The main feature of the book is the beautiful illustrations, but there is enough text to keep Merle fans happy, and more than adequately bring us up to date. The first photo is a lovely shot of Ted and Merle, followed by a poignant shot of Ted alone in a vast snowy – but significantly barren - landscape. That was where Ted was when the story left off – he had loved and lost Merle after many happy years spent living and learning together; he was alone.
Ted enjoyed reliving his time with his beloved dog writing Merle’s Door and then going on tour promoting the book and meeting his readership. But eventually the time came when he was ready to find another canine companion, and that’s where Pukka comes in. Pukka is a gorgeous large yellow Labrador who is actually very reminiscent of his predecessor.
Pukka tells his story from being a tiny puppy, through his first six months. The photos are beautiful and I frequently interrupted my reading of the book to share a picture with my husband and daughter. It’s that kind of book, it’s delightful. It must have been a mammoth task choosing which photographs to include; in the first six months of his life, over 17,000 photos were taken of Pukka. Only around 200 could be selected for the book, but Ted chose very well indeed.
Not only does Pukka’s book tell his story, it delicately intertwines Ted’s continued journey of moving on, and also includes great tips on how to bring up a puppy. I hope many readers will pick up ideas on puppy - and dog- raising. Pukka has certainly been socialised well, and he lives a life most dogs would envy.
Pukka gets to meet an impressive array of wildlife, lots of people and of course the other dogs who live in his neighbourhood – sometimes with unexpected results. He goes canoeing and mountain climbing, and of course has his own take on all of this. Happily, Merle is lovingly remembered and referred to - he may be gone, but he is not forgotten. One of my favourite shots in the book is an interior of Ted’s house with Pukka learning to wait outside the kitchen area while Ted cooks. Merle watches over them both from his portrait on the wall.

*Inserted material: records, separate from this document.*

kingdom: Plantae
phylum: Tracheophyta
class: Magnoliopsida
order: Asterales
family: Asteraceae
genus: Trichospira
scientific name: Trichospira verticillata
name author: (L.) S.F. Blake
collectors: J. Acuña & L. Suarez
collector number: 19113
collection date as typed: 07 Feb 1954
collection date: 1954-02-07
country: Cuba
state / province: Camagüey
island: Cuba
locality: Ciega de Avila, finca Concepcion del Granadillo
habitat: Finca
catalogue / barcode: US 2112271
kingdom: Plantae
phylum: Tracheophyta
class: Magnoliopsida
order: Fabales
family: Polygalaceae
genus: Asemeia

Another joy of the book that all dog lovers will relish are the pictures of Ted and Pukka cuddling. There can be no doubt that Ted and Pukka have embarked on a love story just as much as Ted and Merle did.
Pukka means genuine or first class in Hindi, and that’s just how I rate his book – first class. Being the pup that came after Merle, Pukka had some big paws to fill – so far he is managing that beautifully, and I think he will be just as much loved as Merle was.